Suppose we are given a ray $\rho_a$ beginning at point $a$ and a ray $\rho_b$ beginning at point $b$. I want to find a circle $C_a$ tangent to $\rho_a$ at point $a$ and another circle $C_b$ tangent to $\rho_b$ at point $b$ such that there exists some point $c$ and a line $\ell$ passing through $c$ such that $C_a$ and $C_b$ intersect at $c$ tangent to $\ell$.
Note that if we insisted on a particular point $c$ and line $\ell$ given ahead of time, then each circle would be over-constrained. However, since we don't insist on a particular point $c$, I think that this should be possible.
Edit: Here are two possible solutions (approximate, b/c it's hard to draw)
I'll assume $b$ is not on $\rho_a$. Start with a circle $C_a$ through $a$ tangent to $\rho_a$ and with $b$ is inside it (any large enough circle through $a$ tangent to $\rho_a$ and on the same side as $b$ will do). Say $d_a$ is its centre and $r_a$ its radius. Let $d_b$ be a point on the line through $b$ perpendicular to $\rho_b$ such that $\|d_b - d_a\| + \|d_b - b\| = r_a$. Then the circle $C_b$ centred at $d_b$ with radius $\|d_b - b\|$ passes through $b$, and $C_a$ and $C_b$ are tangent at the point $c$ where the line through $d_a$ and $d_b$ intersects $C_a$ on the other side of $d_b$.
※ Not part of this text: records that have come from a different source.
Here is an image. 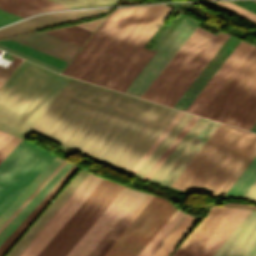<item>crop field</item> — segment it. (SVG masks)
Wrapping results in <instances>:
<instances>
[{
  "label": "crop field",
  "mask_w": 256,
  "mask_h": 256,
  "mask_svg": "<svg viewBox=\"0 0 256 256\" xmlns=\"http://www.w3.org/2000/svg\"><path fill=\"white\" fill-rule=\"evenodd\" d=\"M177 112L71 78L31 131L129 173Z\"/></svg>",
  "instance_id": "obj_1"
},
{
  "label": "crop field",
  "mask_w": 256,
  "mask_h": 256,
  "mask_svg": "<svg viewBox=\"0 0 256 256\" xmlns=\"http://www.w3.org/2000/svg\"><path fill=\"white\" fill-rule=\"evenodd\" d=\"M171 11L162 4L137 6L81 79L124 92L154 55L142 47Z\"/></svg>",
  "instance_id": "obj_2"
},
{
  "label": "crop field",
  "mask_w": 256,
  "mask_h": 256,
  "mask_svg": "<svg viewBox=\"0 0 256 256\" xmlns=\"http://www.w3.org/2000/svg\"><path fill=\"white\" fill-rule=\"evenodd\" d=\"M255 156V134L220 124L171 187L224 196Z\"/></svg>",
  "instance_id": "obj_3"
},
{
  "label": "crop field",
  "mask_w": 256,
  "mask_h": 256,
  "mask_svg": "<svg viewBox=\"0 0 256 256\" xmlns=\"http://www.w3.org/2000/svg\"><path fill=\"white\" fill-rule=\"evenodd\" d=\"M69 79L23 61L0 89V129L23 138Z\"/></svg>",
  "instance_id": "obj_4"
},
{
  "label": "crop field",
  "mask_w": 256,
  "mask_h": 256,
  "mask_svg": "<svg viewBox=\"0 0 256 256\" xmlns=\"http://www.w3.org/2000/svg\"><path fill=\"white\" fill-rule=\"evenodd\" d=\"M227 37L197 26L142 98L173 107Z\"/></svg>",
  "instance_id": "obj_5"
},
{
  "label": "crop field",
  "mask_w": 256,
  "mask_h": 256,
  "mask_svg": "<svg viewBox=\"0 0 256 256\" xmlns=\"http://www.w3.org/2000/svg\"><path fill=\"white\" fill-rule=\"evenodd\" d=\"M122 188L103 179L38 256H65Z\"/></svg>",
  "instance_id": "obj_6"
},
{
  "label": "crop field",
  "mask_w": 256,
  "mask_h": 256,
  "mask_svg": "<svg viewBox=\"0 0 256 256\" xmlns=\"http://www.w3.org/2000/svg\"><path fill=\"white\" fill-rule=\"evenodd\" d=\"M54 155L22 140L0 163V213Z\"/></svg>",
  "instance_id": "obj_7"
},
{
  "label": "crop field",
  "mask_w": 256,
  "mask_h": 256,
  "mask_svg": "<svg viewBox=\"0 0 256 256\" xmlns=\"http://www.w3.org/2000/svg\"><path fill=\"white\" fill-rule=\"evenodd\" d=\"M176 210L167 200L154 196L104 256H137Z\"/></svg>",
  "instance_id": "obj_8"
},
{
  "label": "crop field",
  "mask_w": 256,
  "mask_h": 256,
  "mask_svg": "<svg viewBox=\"0 0 256 256\" xmlns=\"http://www.w3.org/2000/svg\"><path fill=\"white\" fill-rule=\"evenodd\" d=\"M256 77V46L202 112L201 116L221 121Z\"/></svg>",
  "instance_id": "obj_9"
},
{
  "label": "crop field",
  "mask_w": 256,
  "mask_h": 256,
  "mask_svg": "<svg viewBox=\"0 0 256 256\" xmlns=\"http://www.w3.org/2000/svg\"><path fill=\"white\" fill-rule=\"evenodd\" d=\"M139 193L124 187L66 256H87Z\"/></svg>",
  "instance_id": "obj_10"
},
{
  "label": "crop field",
  "mask_w": 256,
  "mask_h": 256,
  "mask_svg": "<svg viewBox=\"0 0 256 256\" xmlns=\"http://www.w3.org/2000/svg\"><path fill=\"white\" fill-rule=\"evenodd\" d=\"M101 180L90 173L20 256H36Z\"/></svg>",
  "instance_id": "obj_11"
},
{
  "label": "crop field",
  "mask_w": 256,
  "mask_h": 256,
  "mask_svg": "<svg viewBox=\"0 0 256 256\" xmlns=\"http://www.w3.org/2000/svg\"><path fill=\"white\" fill-rule=\"evenodd\" d=\"M253 45L243 41L236 47L192 104L188 107L186 112L200 114L205 106L210 102L218 90L223 86L231 74L236 70L244 58L253 49Z\"/></svg>",
  "instance_id": "obj_12"
},
{
  "label": "crop field",
  "mask_w": 256,
  "mask_h": 256,
  "mask_svg": "<svg viewBox=\"0 0 256 256\" xmlns=\"http://www.w3.org/2000/svg\"><path fill=\"white\" fill-rule=\"evenodd\" d=\"M110 9L73 10L39 15L0 29V38L27 33L53 25L98 15Z\"/></svg>",
  "instance_id": "obj_13"
},
{
  "label": "crop field",
  "mask_w": 256,
  "mask_h": 256,
  "mask_svg": "<svg viewBox=\"0 0 256 256\" xmlns=\"http://www.w3.org/2000/svg\"><path fill=\"white\" fill-rule=\"evenodd\" d=\"M234 208L212 206L172 256H194Z\"/></svg>",
  "instance_id": "obj_14"
},
{
  "label": "crop field",
  "mask_w": 256,
  "mask_h": 256,
  "mask_svg": "<svg viewBox=\"0 0 256 256\" xmlns=\"http://www.w3.org/2000/svg\"><path fill=\"white\" fill-rule=\"evenodd\" d=\"M129 8H117L110 13L62 73L75 77Z\"/></svg>",
  "instance_id": "obj_15"
},
{
  "label": "crop field",
  "mask_w": 256,
  "mask_h": 256,
  "mask_svg": "<svg viewBox=\"0 0 256 256\" xmlns=\"http://www.w3.org/2000/svg\"><path fill=\"white\" fill-rule=\"evenodd\" d=\"M256 241V211L251 210L213 256H243Z\"/></svg>",
  "instance_id": "obj_16"
},
{
  "label": "crop field",
  "mask_w": 256,
  "mask_h": 256,
  "mask_svg": "<svg viewBox=\"0 0 256 256\" xmlns=\"http://www.w3.org/2000/svg\"><path fill=\"white\" fill-rule=\"evenodd\" d=\"M88 174L89 172L83 169L79 171V173L73 178V180L67 185V187L61 192V194L55 199V201L49 206V208L43 213V215L37 220V222L31 227V229L7 256H19L22 253V251L46 225V223L51 219V217L57 212V210L63 205V203L69 198V196L75 191V189L81 184Z\"/></svg>",
  "instance_id": "obj_17"
},
{
  "label": "crop field",
  "mask_w": 256,
  "mask_h": 256,
  "mask_svg": "<svg viewBox=\"0 0 256 256\" xmlns=\"http://www.w3.org/2000/svg\"><path fill=\"white\" fill-rule=\"evenodd\" d=\"M25 45L53 55L67 62L78 51L79 47L48 35L44 32L12 38Z\"/></svg>",
  "instance_id": "obj_18"
},
{
  "label": "crop field",
  "mask_w": 256,
  "mask_h": 256,
  "mask_svg": "<svg viewBox=\"0 0 256 256\" xmlns=\"http://www.w3.org/2000/svg\"><path fill=\"white\" fill-rule=\"evenodd\" d=\"M256 121V79L223 118L222 122L249 130Z\"/></svg>",
  "instance_id": "obj_19"
},
{
  "label": "crop field",
  "mask_w": 256,
  "mask_h": 256,
  "mask_svg": "<svg viewBox=\"0 0 256 256\" xmlns=\"http://www.w3.org/2000/svg\"><path fill=\"white\" fill-rule=\"evenodd\" d=\"M219 123L208 120L203 128L199 131L196 137L172 165L169 171L161 179L160 183L170 186L175 178L180 174L192 157L197 153L209 136L214 132L218 127Z\"/></svg>",
  "instance_id": "obj_20"
},
{
  "label": "crop field",
  "mask_w": 256,
  "mask_h": 256,
  "mask_svg": "<svg viewBox=\"0 0 256 256\" xmlns=\"http://www.w3.org/2000/svg\"><path fill=\"white\" fill-rule=\"evenodd\" d=\"M250 210L235 208L195 256H212Z\"/></svg>",
  "instance_id": "obj_21"
},
{
  "label": "crop field",
  "mask_w": 256,
  "mask_h": 256,
  "mask_svg": "<svg viewBox=\"0 0 256 256\" xmlns=\"http://www.w3.org/2000/svg\"><path fill=\"white\" fill-rule=\"evenodd\" d=\"M66 8L68 7L49 0H0V9L22 18L39 12Z\"/></svg>",
  "instance_id": "obj_22"
},
{
  "label": "crop field",
  "mask_w": 256,
  "mask_h": 256,
  "mask_svg": "<svg viewBox=\"0 0 256 256\" xmlns=\"http://www.w3.org/2000/svg\"><path fill=\"white\" fill-rule=\"evenodd\" d=\"M186 215H187L186 213H184L182 215V217L176 222V224L170 229V231L164 236V238L158 243V245L152 250V252L148 256H155V255L168 256L171 253V251L177 246V244L182 240V238L188 233V231L194 226V224L202 216L201 215V216L194 217L190 214H188L187 216ZM185 216H186V218H185ZM179 223H180V225H179ZM173 230H174V232H173ZM168 236H169V238H168ZM162 243H163V245H162ZM156 250H157V252H156ZM154 253H155V255H153Z\"/></svg>",
  "instance_id": "obj_23"
},
{
  "label": "crop field",
  "mask_w": 256,
  "mask_h": 256,
  "mask_svg": "<svg viewBox=\"0 0 256 256\" xmlns=\"http://www.w3.org/2000/svg\"><path fill=\"white\" fill-rule=\"evenodd\" d=\"M77 169L76 166H72L70 170L61 178V180L52 188V190L43 198V200L34 208V210L25 218V220L6 238V240L0 245V256L9 249V247L15 242V240L21 235V233L27 228V226L33 221L38 213L44 208V206L50 201V199L56 194V192L62 187V185L68 180V178Z\"/></svg>",
  "instance_id": "obj_24"
},
{
  "label": "crop field",
  "mask_w": 256,
  "mask_h": 256,
  "mask_svg": "<svg viewBox=\"0 0 256 256\" xmlns=\"http://www.w3.org/2000/svg\"><path fill=\"white\" fill-rule=\"evenodd\" d=\"M71 166L72 164L67 162L42 188V190L25 206V208L8 224V226L0 233V244L23 221V219L32 211V209L41 201V199L50 191V189L59 181V179Z\"/></svg>",
  "instance_id": "obj_25"
},
{
  "label": "crop field",
  "mask_w": 256,
  "mask_h": 256,
  "mask_svg": "<svg viewBox=\"0 0 256 256\" xmlns=\"http://www.w3.org/2000/svg\"><path fill=\"white\" fill-rule=\"evenodd\" d=\"M63 160L55 157L45 169L23 190V192L2 212L0 226L31 195V193L52 173Z\"/></svg>",
  "instance_id": "obj_26"
},
{
  "label": "crop field",
  "mask_w": 256,
  "mask_h": 256,
  "mask_svg": "<svg viewBox=\"0 0 256 256\" xmlns=\"http://www.w3.org/2000/svg\"><path fill=\"white\" fill-rule=\"evenodd\" d=\"M191 20L192 19L186 16L184 17V19L180 22V24L176 27V29L172 32V34L168 37V39L164 42V44L160 47V49L156 52V54L151 58V60L147 63V65L143 68V70L139 73V75L127 88V90L125 91L126 93H130V94L133 93V91L138 87V85L142 82V80L146 77V75L151 71V69L155 66V64L159 61V59L164 55V53L168 50V48L177 39V37L181 34V32L185 29V27L190 23Z\"/></svg>",
  "instance_id": "obj_27"
},
{
  "label": "crop field",
  "mask_w": 256,
  "mask_h": 256,
  "mask_svg": "<svg viewBox=\"0 0 256 256\" xmlns=\"http://www.w3.org/2000/svg\"><path fill=\"white\" fill-rule=\"evenodd\" d=\"M206 121L207 119L201 117L198 118V120L194 123V125L190 128V130L186 133V135L182 138V140L178 143L175 149L171 152V154L167 157V159L163 162V164L159 167V169L155 172L150 180L157 182L160 181V179L164 176V174L168 171L171 165L175 162V160L195 137V135L206 123Z\"/></svg>",
  "instance_id": "obj_28"
},
{
  "label": "crop field",
  "mask_w": 256,
  "mask_h": 256,
  "mask_svg": "<svg viewBox=\"0 0 256 256\" xmlns=\"http://www.w3.org/2000/svg\"><path fill=\"white\" fill-rule=\"evenodd\" d=\"M196 26L197 23L192 20L133 95L139 97L142 95V93L146 90V88L150 85V83L154 80V78L158 75L166 63L171 59V57L175 54V52L179 49V47L183 44V42L187 39V37L191 34Z\"/></svg>",
  "instance_id": "obj_29"
},
{
  "label": "crop field",
  "mask_w": 256,
  "mask_h": 256,
  "mask_svg": "<svg viewBox=\"0 0 256 256\" xmlns=\"http://www.w3.org/2000/svg\"><path fill=\"white\" fill-rule=\"evenodd\" d=\"M191 116H192L191 114H187V113L183 114V116L174 125V127L170 130V132L166 135V137L162 140V142L157 146V148L153 151V153L149 156V158L145 161V163L136 172L135 176H138L141 178L144 177V175L148 172V170L152 167V165L164 152L167 146L171 143V141L175 138V136L179 133V131L191 118Z\"/></svg>",
  "instance_id": "obj_30"
},
{
  "label": "crop field",
  "mask_w": 256,
  "mask_h": 256,
  "mask_svg": "<svg viewBox=\"0 0 256 256\" xmlns=\"http://www.w3.org/2000/svg\"><path fill=\"white\" fill-rule=\"evenodd\" d=\"M0 45L8 47L10 49H13L15 51H18L25 55L31 56L33 58H36V59L46 62L48 64L54 65L61 69H63L65 67V65L67 64V62H65V61H62L53 56H50L48 54H45L43 52H40V51L30 48L28 46H25L21 43L11 40V39H6V40L0 41Z\"/></svg>",
  "instance_id": "obj_31"
},
{
  "label": "crop field",
  "mask_w": 256,
  "mask_h": 256,
  "mask_svg": "<svg viewBox=\"0 0 256 256\" xmlns=\"http://www.w3.org/2000/svg\"><path fill=\"white\" fill-rule=\"evenodd\" d=\"M147 196L148 194H145L143 192L139 194V196L134 200V202L129 206V208L124 212V214L119 218V220L114 224V226L108 231V233L102 238V240L97 244V246L91 251L88 256H96L100 252V250L113 237V235L126 222V220L132 215V213L138 208V206L144 201Z\"/></svg>",
  "instance_id": "obj_32"
},
{
  "label": "crop field",
  "mask_w": 256,
  "mask_h": 256,
  "mask_svg": "<svg viewBox=\"0 0 256 256\" xmlns=\"http://www.w3.org/2000/svg\"><path fill=\"white\" fill-rule=\"evenodd\" d=\"M256 179V157L237 179L225 196L241 198Z\"/></svg>",
  "instance_id": "obj_33"
},
{
  "label": "crop field",
  "mask_w": 256,
  "mask_h": 256,
  "mask_svg": "<svg viewBox=\"0 0 256 256\" xmlns=\"http://www.w3.org/2000/svg\"><path fill=\"white\" fill-rule=\"evenodd\" d=\"M45 32L51 35H54L56 37H59L63 40H66L68 42H71L73 44H76L78 46L81 45V43L85 40V38L90 33V31L85 30L76 25L69 26L62 29H57V30L45 31Z\"/></svg>",
  "instance_id": "obj_34"
},
{
  "label": "crop field",
  "mask_w": 256,
  "mask_h": 256,
  "mask_svg": "<svg viewBox=\"0 0 256 256\" xmlns=\"http://www.w3.org/2000/svg\"><path fill=\"white\" fill-rule=\"evenodd\" d=\"M198 116L193 115L192 118L188 121V123L184 126V128L180 131V133L176 136V138L172 141L169 147L165 150V152L161 155V157L157 160V162L153 165V167L149 170V172L145 175L144 179L149 180L150 177L154 174V172L158 169V167L162 164V162L166 159V157L170 154L173 148L177 145V143L181 140V138L185 135V133L189 130V128L193 125V123L197 120Z\"/></svg>",
  "instance_id": "obj_35"
},
{
  "label": "crop field",
  "mask_w": 256,
  "mask_h": 256,
  "mask_svg": "<svg viewBox=\"0 0 256 256\" xmlns=\"http://www.w3.org/2000/svg\"><path fill=\"white\" fill-rule=\"evenodd\" d=\"M174 214V213H173ZM183 212L177 210L175 214L168 220V222L162 227V229L155 235V237L149 242V244L142 250L138 256H147L151 250L157 245V243L163 238V236L169 231V229L175 224V222L181 217Z\"/></svg>",
  "instance_id": "obj_36"
},
{
  "label": "crop field",
  "mask_w": 256,
  "mask_h": 256,
  "mask_svg": "<svg viewBox=\"0 0 256 256\" xmlns=\"http://www.w3.org/2000/svg\"><path fill=\"white\" fill-rule=\"evenodd\" d=\"M70 8L114 5L117 0H52Z\"/></svg>",
  "instance_id": "obj_37"
},
{
  "label": "crop field",
  "mask_w": 256,
  "mask_h": 256,
  "mask_svg": "<svg viewBox=\"0 0 256 256\" xmlns=\"http://www.w3.org/2000/svg\"><path fill=\"white\" fill-rule=\"evenodd\" d=\"M182 114H183V112H181V111L178 112V114L174 117V119L170 122V124L165 128V130L161 133V135L157 138V140L153 143V145L149 148V150L144 154V156L140 159V161L132 169L130 174H132V175L135 174V172L144 163V161L148 158V156L152 153V151L156 148V146L161 142V140L165 137V135L173 127V125L178 121V119L182 116Z\"/></svg>",
  "instance_id": "obj_38"
},
{
  "label": "crop field",
  "mask_w": 256,
  "mask_h": 256,
  "mask_svg": "<svg viewBox=\"0 0 256 256\" xmlns=\"http://www.w3.org/2000/svg\"><path fill=\"white\" fill-rule=\"evenodd\" d=\"M136 6L131 7L130 10L126 13V15L122 18V20L118 23V25L114 28V30L110 33V35L106 38V40L101 44V46L97 49V51L93 54V56L89 59V61L85 64V66L81 69V71L77 74V78H80L81 75L85 72V70L89 67V65L93 62L96 56L100 53V51L104 48V46L108 43V41L112 38V36L116 33V31L120 28L123 22L127 19V17L131 14V12L135 9Z\"/></svg>",
  "instance_id": "obj_39"
},
{
  "label": "crop field",
  "mask_w": 256,
  "mask_h": 256,
  "mask_svg": "<svg viewBox=\"0 0 256 256\" xmlns=\"http://www.w3.org/2000/svg\"><path fill=\"white\" fill-rule=\"evenodd\" d=\"M153 196L149 195L147 199L140 205V207L134 212V214L127 220V222L121 227V229L114 235V237L108 242V244L101 250L97 256H102L108 248L114 243V241L121 235V233L127 228V226L133 221V219L139 214V212L145 207V205L151 200ZM153 199V198H152ZM110 249V248H109ZM104 256V255H103Z\"/></svg>",
  "instance_id": "obj_40"
},
{
  "label": "crop field",
  "mask_w": 256,
  "mask_h": 256,
  "mask_svg": "<svg viewBox=\"0 0 256 256\" xmlns=\"http://www.w3.org/2000/svg\"><path fill=\"white\" fill-rule=\"evenodd\" d=\"M21 141L16 137L6 134L0 140V162L13 150V148Z\"/></svg>",
  "instance_id": "obj_41"
},
{
  "label": "crop field",
  "mask_w": 256,
  "mask_h": 256,
  "mask_svg": "<svg viewBox=\"0 0 256 256\" xmlns=\"http://www.w3.org/2000/svg\"><path fill=\"white\" fill-rule=\"evenodd\" d=\"M63 161L54 172L34 191V193L11 215V217L0 227V232L7 226V224L24 208V206L41 190V188L58 172V170L65 164Z\"/></svg>",
  "instance_id": "obj_42"
},
{
  "label": "crop field",
  "mask_w": 256,
  "mask_h": 256,
  "mask_svg": "<svg viewBox=\"0 0 256 256\" xmlns=\"http://www.w3.org/2000/svg\"><path fill=\"white\" fill-rule=\"evenodd\" d=\"M217 4L227 8V9H229V10H231V11H233V12L239 14V15H242V16H244V17H246V18H248V19H250L254 22H256V14L255 13H253L251 11H248V10H246V9H244V8L234 4V3L227 2V3H217Z\"/></svg>",
  "instance_id": "obj_43"
},
{
  "label": "crop field",
  "mask_w": 256,
  "mask_h": 256,
  "mask_svg": "<svg viewBox=\"0 0 256 256\" xmlns=\"http://www.w3.org/2000/svg\"><path fill=\"white\" fill-rule=\"evenodd\" d=\"M0 49L5 50V51L10 52V53H13V54H15V55H18V56H20V57H23V58L28 59V60H30V61H33V62H35V63H38V64H40V65L46 66V67L51 68V69H53V70H56V71H58V72H61V69H59V68H56V67L51 66V65H48V64H46V63H43V62L38 61V60H36V59H33V58H31V57L25 56V55H23V54H20V53H18V52H15V51H13V50L8 49V48H5V47L0 46Z\"/></svg>",
  "instance_id": "obj_44"
},
{
  "label": "crop field",
  "mask_w": 256,
  "mask_h": 256,
  "mask_svg": "<svg viewBox=\"0 0 256 256\" xmlns=\"http://www.w3.org/2000/svg\"><path fill=\"white\" fill-rule=\"evenodd\" d=\"M18 19H21V18L0 10V26L16 21Z\"/></svg>",
  "instance_id": "obj_45"
},
{
  "label": "crop field",
  "mask_w": 256,
  "mask_h": 256,
  "mask_svg": "<svg viewBox=\"0 0 256 256\" xmlns=\"http://www.w3.org/2000/svg\"><path fill=\"white\" fill-rule=\"evenodd\" d=\"M15 65L10 64L7 69L0 66V81L3 82L4 79L9 75V73L14 69Z\"/></svg>",
  "instance_id": "obj_46"
},
{
  "label": "crop field",
  "mask_w": 256,
  "mask_h": 256,
  "mask_svg": "<svg viewBox=\"0 0 256 256\" xmlns=\"http://www.w3.org/2000/svg\"><path fill=\"white\" fill-rule=\"evenodd\" d=\"M243 198L251 199V200H255L256 201V181L251 186V188L247 191V193L244 195Z\"/></svg>",
  "instance_id": "obj_47"
},
{
  "label": "crop field",
  "mask_w": 256,
  "mask_h": 256,
  "mask_svg": "<svg viewBox=\"0 0 256 256\" xmlns=\"http://www.w3.org/2000/svg\"><path fill=\"white\" fill-rule=\"evenodd\" d=\"M234 3H236V4L242 6V7L246 8V9L251 10V11L256 13V3L253 2V1H249V2H234Z\"/></svg>",
  "instance_id": "obj_48"
},
{
  "label": "crop field",
  "mask_w": 256,
  "mask_h": 256,
  "mask_svg": "<svg viewBox=\"0 0 256 256\" xmlns=\"http://www.w3.org/2000/svg\"><path fill=\"white\" fill-rule=\"evenodd\" d=\"M244 256H256V242Z\"/></svg>",
  "instance_id": "obj_49"
},
{
  "label": "crop field",
  "mask_w": 256,
  "mask_h": 256,
  "mask_svg": "<svg viewBox=\"0 0 256 256\" xmlns=\"http://www.w3.org/2000/svg\"><path fill=\"white\" fill-rule=\"evenodd\" d=\"M228 206H236V207H245V208H252V209H256V207H252V206H247V205H233V204H226Z\"/></svg>",
  "instance_id": "obj_50"
},
{
  "label": "crop field",
  "mask_w": 256,
  "mask_h": 256,
  "mask_svg": "<svg viewBox=\"0 0 256 256\" xmlns=\"http://www.w3.org/2000/svg\"><path fill=\"white\" fill-rule=\"evenodd\" d=\"M250 131L256 132V122H255V124L251 127Z\"/></svg>",
  "instance_id": "obj_51"
},
{
  "label": "crop field",
  "mask_w": 256,
  "mask_h": 256,
  "mask_svg": "<svg viewBox=\"0 0 256 256\" xmlns=\"http://www.w3.org/2000/svg\"><path fill=\"white\" fill-rule=\"evenodd\" d=\"M5 135V133L0 131V139Z\"/></svg>",
  "instance_id": "obj_52"
},
{
  "label": "crop field",
  "mask_w": 256,
  "mask_h": 256,
  "mask_svg": "<svg viewBox=\"0 0 256 256\" xmlns=\"http://www.w3.org/2000/svg\"><path fill=\"white\" fill-rule=\"evenodd\" d=\"M2 83H0V87H1Z\"/></svg>",
  "instance_id": "obj_53"
},
{
  "label": "crop field",
  "mask_w": 256,
  "mask_h": 256,
  "mask_svg": "<svg viewBox=\"0 0 256 256\" xmlns=\"http://www.w3.org/2000/svg\"><path fill=\"white\" fill-rule=\"evenodd\" d=\"M253 1H255V2H256V0H253Z\"/></svg>",
  "instance_id": "obj_54"
}]
</instances>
EDIT: Here's the geometric construction. Let $L$ be the line through $b$ perpendicular to $\rho_b$. Let $p$ be on this line at distance $r_a$ from $b$, on the same side of $\rho_b$ as $d_a$. Then the perpendicular bisector of the line segment from $p$ to $d_a$ intersects $L$ at $d_b$ which is between $b$ and $p$ (because $b$ is closer to $d_a$ than it is to $p$), and $\|d_b - d_a\| + \|d_b - b\| = \|p - d_b\| + \|d_b - b\| = r_a$.